医療機関関係者向け支援プログラムは、山梨県との提携に続いて2県目。また、教育分野人材育成プログラムでの高校生向けの開発ツールの提供、セキュリティ啓発プログラムでの職員を対象にした研修は、奈良県が初めてとなる。
期間は2011年4月16日~2012年3月31日までの約1年間で、日本マイクロソフトでは、企画立案、講師派遣、講師および技術者の育成、教材ソフトウェアの提供などを行なう。また、奈良県では企画立案のほか、会場提供や県民に対する広報活動などを行なう。

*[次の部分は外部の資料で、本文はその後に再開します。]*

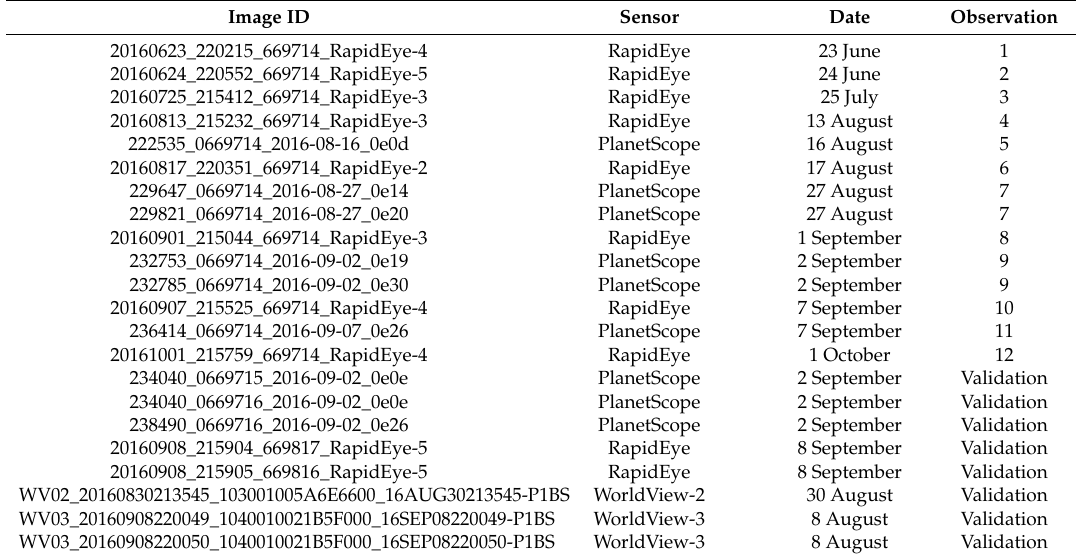
Table 2. List of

奈良県の荒井正吾知事は、「数々の民間企業や大学との提携の中で、日本マイクロソフトとの提携は最初からメニューが用意されており、地域のICT利用の活用という観点からも意味があるものだ。今回の提携の範囲である5つの項目はいずれも重要なものであり、医療分野においては電子レセプトなどの新たな分野に踏み出したり、教育分野ではヒエラルキー型の考え方を、ネットワーク型へと転換するという点でも期待しており、技術だけでなく、考え方にも踏み込んだ効果を期待している。また、県庁内、民間企業、教育分野、医療分野において、キーになる人材を1人でも多く生みたいと考えている。それが最大の目標である」とした。

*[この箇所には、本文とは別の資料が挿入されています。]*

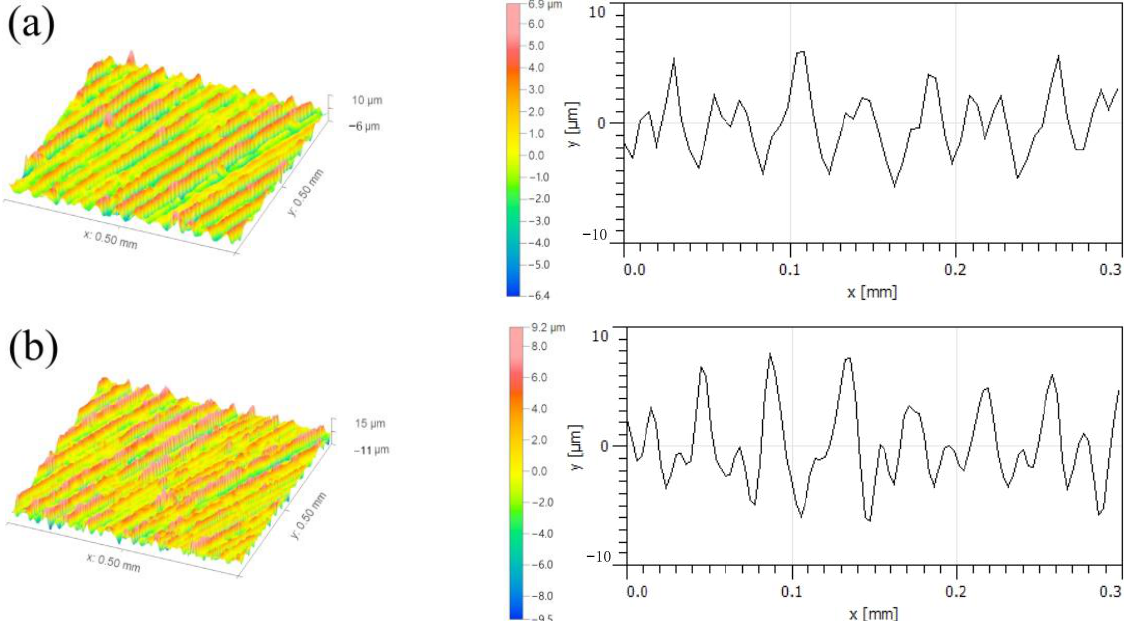
Figure 18. Micro-morphologies of machined surfaces at different axial cutting depths: ( a ) a p = 0.5 mm; ( b ) a p = 1.3 mm.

一方で、小学校から高校までを奈良県で過ごした日本マイクロソフトの樋口泰行社長は、「県別のICT利活用状況をみると、リテラシーの観点で奈良はもっと高めることができると考えている。今回の提携内容は、クラウドのトレンドを受けて、クラウドを最大限利用したものになっている。5つの分野の協業は、これまでの他県との協業と比べても幅広い分野に渡っており、どのプログラムでも大きな効果が出ることを期待している」とした。
奈良市内の登大路ホテルで行なわれた「第6回ふるさとカフェ」の様子 |
樋口社長は、会見後には、奈良をふるさととする著名人や有識者が荒井知事と対談する「第6回ふるさとカフェ」にゲストとして参加。奈良県の思い出として、「子供の頃には、卓球に打ち込んでおり、団体戦で優勝したりといった思い出がある。ICTによって、奈良の観光資源の活性化などにもつなかればといいと思う」などといった話も披露した。同内容は奈良県のホームページからの動画配信が予定されている。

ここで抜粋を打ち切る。